• Exercise aim:
Scan the records for the word "lines". Return each line where it is found.

*** Source data Section Begins ***

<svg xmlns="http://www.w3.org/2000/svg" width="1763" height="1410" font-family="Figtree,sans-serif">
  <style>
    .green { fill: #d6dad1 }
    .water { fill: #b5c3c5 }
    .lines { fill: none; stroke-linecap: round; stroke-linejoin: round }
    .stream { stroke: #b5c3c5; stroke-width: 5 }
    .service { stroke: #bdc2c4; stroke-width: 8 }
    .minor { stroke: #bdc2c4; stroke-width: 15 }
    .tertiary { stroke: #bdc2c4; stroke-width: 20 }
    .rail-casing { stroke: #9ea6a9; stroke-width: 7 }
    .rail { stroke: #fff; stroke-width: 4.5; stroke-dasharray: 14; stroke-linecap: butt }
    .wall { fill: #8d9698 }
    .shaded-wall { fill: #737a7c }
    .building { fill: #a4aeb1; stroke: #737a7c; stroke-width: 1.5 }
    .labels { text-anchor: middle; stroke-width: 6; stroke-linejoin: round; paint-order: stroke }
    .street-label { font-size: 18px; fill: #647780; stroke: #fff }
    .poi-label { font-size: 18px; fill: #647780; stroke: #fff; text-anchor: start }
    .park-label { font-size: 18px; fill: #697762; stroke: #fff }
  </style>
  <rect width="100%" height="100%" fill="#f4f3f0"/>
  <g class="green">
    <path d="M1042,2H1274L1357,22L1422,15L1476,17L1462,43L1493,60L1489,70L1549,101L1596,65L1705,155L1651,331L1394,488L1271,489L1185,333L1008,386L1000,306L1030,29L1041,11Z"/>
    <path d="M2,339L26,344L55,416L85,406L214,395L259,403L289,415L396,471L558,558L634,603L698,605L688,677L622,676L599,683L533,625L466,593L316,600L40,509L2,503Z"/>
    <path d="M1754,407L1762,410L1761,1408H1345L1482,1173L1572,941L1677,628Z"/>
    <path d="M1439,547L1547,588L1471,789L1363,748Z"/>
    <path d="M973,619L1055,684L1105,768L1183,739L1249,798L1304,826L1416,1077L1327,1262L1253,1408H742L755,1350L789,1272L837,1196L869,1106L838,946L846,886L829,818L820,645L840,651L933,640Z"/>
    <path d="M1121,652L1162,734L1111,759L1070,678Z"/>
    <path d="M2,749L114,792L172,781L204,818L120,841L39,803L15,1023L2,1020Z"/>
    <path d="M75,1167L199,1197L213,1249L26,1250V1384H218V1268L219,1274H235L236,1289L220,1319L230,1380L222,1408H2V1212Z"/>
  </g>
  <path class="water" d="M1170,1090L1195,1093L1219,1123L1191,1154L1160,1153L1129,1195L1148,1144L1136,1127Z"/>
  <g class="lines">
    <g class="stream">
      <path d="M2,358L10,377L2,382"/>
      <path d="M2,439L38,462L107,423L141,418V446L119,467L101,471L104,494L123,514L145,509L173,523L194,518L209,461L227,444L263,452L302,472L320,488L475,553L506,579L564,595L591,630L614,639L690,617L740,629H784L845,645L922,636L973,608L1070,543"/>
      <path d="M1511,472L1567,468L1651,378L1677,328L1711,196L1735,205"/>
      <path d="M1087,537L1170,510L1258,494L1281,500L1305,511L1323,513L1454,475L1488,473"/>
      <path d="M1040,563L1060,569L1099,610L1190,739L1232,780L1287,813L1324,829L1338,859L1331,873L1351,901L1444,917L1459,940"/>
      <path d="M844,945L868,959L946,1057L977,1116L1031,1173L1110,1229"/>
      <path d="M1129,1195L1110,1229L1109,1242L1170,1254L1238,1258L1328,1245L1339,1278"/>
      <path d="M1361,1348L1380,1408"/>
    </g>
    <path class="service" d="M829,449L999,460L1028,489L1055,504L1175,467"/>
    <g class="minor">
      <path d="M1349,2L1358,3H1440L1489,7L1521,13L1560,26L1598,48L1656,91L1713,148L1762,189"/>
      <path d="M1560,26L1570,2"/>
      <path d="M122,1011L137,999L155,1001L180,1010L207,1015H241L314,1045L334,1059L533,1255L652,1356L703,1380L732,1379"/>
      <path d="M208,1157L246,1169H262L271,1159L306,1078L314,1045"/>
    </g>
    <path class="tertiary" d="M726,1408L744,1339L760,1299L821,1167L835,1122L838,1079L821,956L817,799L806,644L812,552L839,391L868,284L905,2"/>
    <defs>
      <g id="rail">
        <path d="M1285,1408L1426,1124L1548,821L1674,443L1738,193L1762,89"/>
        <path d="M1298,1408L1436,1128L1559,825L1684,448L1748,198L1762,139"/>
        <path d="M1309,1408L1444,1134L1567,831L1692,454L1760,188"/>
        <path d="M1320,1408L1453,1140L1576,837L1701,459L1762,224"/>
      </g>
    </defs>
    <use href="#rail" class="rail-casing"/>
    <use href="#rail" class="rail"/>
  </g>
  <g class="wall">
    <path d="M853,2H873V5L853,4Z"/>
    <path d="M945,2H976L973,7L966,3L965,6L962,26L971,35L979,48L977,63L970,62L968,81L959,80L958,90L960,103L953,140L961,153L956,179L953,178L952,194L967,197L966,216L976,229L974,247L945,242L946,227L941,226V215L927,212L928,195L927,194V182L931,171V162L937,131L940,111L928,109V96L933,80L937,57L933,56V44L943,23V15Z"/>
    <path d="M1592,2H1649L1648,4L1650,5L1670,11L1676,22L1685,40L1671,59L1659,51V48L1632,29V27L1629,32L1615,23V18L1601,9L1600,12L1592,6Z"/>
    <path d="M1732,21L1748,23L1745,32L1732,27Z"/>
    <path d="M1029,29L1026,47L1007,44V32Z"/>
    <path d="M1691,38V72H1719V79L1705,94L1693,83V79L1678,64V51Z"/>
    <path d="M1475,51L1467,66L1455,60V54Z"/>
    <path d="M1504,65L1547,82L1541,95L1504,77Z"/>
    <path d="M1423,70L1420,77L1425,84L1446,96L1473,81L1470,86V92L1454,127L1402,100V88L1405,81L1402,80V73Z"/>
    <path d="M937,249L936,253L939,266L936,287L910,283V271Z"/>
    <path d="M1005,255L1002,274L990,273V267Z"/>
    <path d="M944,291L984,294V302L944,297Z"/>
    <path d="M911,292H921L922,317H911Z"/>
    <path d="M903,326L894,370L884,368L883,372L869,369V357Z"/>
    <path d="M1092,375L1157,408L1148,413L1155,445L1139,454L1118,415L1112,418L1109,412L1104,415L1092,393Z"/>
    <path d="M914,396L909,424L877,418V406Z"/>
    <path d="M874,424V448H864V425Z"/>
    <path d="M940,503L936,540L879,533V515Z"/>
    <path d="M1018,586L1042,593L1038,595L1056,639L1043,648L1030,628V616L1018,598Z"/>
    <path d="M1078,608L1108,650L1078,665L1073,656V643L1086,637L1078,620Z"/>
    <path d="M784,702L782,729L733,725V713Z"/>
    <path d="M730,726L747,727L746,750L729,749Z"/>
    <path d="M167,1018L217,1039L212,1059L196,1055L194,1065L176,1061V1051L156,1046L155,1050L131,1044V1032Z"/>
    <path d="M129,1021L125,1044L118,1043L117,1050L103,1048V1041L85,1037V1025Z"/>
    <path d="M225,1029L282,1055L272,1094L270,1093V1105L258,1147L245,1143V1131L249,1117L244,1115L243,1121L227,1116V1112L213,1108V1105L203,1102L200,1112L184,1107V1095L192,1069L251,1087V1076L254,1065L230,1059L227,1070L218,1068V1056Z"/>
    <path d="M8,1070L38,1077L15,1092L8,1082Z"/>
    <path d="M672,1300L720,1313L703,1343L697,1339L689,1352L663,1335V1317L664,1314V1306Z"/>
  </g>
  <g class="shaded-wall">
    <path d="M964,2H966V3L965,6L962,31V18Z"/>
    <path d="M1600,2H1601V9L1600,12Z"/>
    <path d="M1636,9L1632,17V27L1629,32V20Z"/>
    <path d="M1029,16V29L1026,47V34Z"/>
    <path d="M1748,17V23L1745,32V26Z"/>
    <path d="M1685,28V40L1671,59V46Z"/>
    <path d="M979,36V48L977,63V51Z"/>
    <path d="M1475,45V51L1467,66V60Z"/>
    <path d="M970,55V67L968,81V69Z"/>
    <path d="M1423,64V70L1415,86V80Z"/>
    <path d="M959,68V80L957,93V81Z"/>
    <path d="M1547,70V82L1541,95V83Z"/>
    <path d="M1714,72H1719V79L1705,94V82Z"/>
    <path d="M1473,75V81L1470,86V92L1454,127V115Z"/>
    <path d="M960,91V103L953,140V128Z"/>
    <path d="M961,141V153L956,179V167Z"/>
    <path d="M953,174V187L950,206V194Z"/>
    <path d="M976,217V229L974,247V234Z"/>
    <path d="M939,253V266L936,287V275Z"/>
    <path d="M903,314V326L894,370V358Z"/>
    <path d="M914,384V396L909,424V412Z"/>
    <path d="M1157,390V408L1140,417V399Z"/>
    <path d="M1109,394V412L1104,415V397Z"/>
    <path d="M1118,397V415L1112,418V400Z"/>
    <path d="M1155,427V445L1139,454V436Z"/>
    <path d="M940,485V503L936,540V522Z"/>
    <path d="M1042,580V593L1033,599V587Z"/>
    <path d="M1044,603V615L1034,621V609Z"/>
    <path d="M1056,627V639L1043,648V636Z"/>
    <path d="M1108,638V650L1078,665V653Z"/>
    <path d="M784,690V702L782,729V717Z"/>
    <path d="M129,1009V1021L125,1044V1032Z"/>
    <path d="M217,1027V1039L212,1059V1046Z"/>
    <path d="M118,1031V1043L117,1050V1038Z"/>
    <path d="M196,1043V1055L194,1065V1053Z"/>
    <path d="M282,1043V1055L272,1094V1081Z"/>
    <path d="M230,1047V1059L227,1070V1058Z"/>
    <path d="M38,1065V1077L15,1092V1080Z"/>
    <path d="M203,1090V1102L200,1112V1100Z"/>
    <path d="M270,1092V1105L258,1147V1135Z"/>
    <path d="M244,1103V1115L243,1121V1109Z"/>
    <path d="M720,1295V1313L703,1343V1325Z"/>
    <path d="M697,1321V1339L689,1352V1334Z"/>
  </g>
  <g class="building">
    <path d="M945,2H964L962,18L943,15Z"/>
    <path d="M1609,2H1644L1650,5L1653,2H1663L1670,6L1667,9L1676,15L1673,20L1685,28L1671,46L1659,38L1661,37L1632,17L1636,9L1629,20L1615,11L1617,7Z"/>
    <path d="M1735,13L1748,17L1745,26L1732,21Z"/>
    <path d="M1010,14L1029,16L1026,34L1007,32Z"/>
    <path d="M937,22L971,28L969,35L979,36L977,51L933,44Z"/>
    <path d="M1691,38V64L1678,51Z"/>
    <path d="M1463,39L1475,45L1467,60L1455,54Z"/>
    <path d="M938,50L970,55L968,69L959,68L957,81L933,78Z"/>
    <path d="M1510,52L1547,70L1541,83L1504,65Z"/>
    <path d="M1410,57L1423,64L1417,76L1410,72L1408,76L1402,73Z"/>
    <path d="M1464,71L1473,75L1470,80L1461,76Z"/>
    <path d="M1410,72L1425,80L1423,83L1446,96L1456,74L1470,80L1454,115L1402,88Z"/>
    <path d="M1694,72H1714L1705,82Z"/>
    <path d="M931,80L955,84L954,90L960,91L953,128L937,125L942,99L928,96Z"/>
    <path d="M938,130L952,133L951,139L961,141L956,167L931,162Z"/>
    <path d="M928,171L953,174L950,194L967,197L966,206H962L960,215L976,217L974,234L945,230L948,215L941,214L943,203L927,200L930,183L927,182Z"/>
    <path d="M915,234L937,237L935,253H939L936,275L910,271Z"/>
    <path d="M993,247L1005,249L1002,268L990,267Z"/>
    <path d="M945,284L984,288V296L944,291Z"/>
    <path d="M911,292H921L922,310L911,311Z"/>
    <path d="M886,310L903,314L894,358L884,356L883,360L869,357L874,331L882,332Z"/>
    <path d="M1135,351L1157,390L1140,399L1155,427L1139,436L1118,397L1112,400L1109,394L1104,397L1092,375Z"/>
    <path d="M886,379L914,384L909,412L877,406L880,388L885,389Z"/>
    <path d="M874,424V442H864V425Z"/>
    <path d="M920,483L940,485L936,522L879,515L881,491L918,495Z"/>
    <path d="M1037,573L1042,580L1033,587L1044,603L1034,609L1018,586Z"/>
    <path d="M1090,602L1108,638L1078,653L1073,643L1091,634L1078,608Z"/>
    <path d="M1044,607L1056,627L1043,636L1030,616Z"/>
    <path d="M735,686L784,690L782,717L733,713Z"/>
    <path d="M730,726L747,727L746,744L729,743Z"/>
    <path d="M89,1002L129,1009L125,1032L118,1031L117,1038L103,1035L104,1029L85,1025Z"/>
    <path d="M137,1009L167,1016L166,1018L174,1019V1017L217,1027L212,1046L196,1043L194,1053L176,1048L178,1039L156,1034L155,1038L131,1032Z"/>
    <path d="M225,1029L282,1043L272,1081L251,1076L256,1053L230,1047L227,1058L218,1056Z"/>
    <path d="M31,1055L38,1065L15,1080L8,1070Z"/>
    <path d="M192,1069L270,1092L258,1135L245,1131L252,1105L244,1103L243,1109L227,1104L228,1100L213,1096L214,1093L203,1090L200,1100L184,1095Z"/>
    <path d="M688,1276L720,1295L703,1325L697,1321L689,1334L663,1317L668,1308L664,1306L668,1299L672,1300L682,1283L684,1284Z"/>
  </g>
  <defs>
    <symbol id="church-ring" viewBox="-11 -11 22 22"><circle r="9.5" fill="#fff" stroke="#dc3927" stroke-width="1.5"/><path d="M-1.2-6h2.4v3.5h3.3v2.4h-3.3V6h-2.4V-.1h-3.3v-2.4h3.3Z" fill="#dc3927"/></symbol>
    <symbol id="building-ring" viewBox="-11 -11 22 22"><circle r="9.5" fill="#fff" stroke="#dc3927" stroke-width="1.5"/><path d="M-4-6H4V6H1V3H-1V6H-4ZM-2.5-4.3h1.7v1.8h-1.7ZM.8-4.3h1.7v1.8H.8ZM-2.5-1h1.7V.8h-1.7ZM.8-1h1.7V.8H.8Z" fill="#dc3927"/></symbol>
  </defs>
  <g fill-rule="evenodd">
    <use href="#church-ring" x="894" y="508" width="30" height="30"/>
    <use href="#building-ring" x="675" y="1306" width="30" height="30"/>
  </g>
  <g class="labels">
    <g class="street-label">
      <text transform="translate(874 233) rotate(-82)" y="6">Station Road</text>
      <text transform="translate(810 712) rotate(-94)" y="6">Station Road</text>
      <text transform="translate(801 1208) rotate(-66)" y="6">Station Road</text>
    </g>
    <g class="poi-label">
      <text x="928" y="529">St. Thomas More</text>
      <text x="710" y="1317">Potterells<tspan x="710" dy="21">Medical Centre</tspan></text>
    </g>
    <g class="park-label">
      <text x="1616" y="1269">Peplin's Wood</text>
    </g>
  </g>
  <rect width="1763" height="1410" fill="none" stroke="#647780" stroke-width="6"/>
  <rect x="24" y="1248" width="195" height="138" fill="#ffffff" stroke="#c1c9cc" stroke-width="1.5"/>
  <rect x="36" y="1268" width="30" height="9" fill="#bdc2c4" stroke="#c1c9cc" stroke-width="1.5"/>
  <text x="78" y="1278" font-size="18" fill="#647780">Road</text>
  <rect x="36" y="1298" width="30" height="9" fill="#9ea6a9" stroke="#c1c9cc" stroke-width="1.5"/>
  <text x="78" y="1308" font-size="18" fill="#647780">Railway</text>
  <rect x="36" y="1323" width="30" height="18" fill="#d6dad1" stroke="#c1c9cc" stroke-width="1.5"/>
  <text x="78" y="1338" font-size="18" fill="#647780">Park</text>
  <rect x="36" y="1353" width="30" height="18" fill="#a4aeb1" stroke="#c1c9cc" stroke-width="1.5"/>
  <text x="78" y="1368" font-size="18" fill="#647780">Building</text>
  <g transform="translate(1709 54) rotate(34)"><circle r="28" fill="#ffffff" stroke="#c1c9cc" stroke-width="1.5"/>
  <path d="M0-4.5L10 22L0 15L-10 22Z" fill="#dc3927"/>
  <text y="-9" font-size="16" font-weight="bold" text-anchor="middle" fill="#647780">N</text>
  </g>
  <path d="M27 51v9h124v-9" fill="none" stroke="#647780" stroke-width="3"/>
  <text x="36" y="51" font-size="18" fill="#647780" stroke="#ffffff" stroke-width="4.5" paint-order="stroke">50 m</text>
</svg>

*** Source data Section Ends ***

• Solution:
    .lines { fill: none; stroke-linecap: round; stroke-linejoin: round }
  <g class="lines">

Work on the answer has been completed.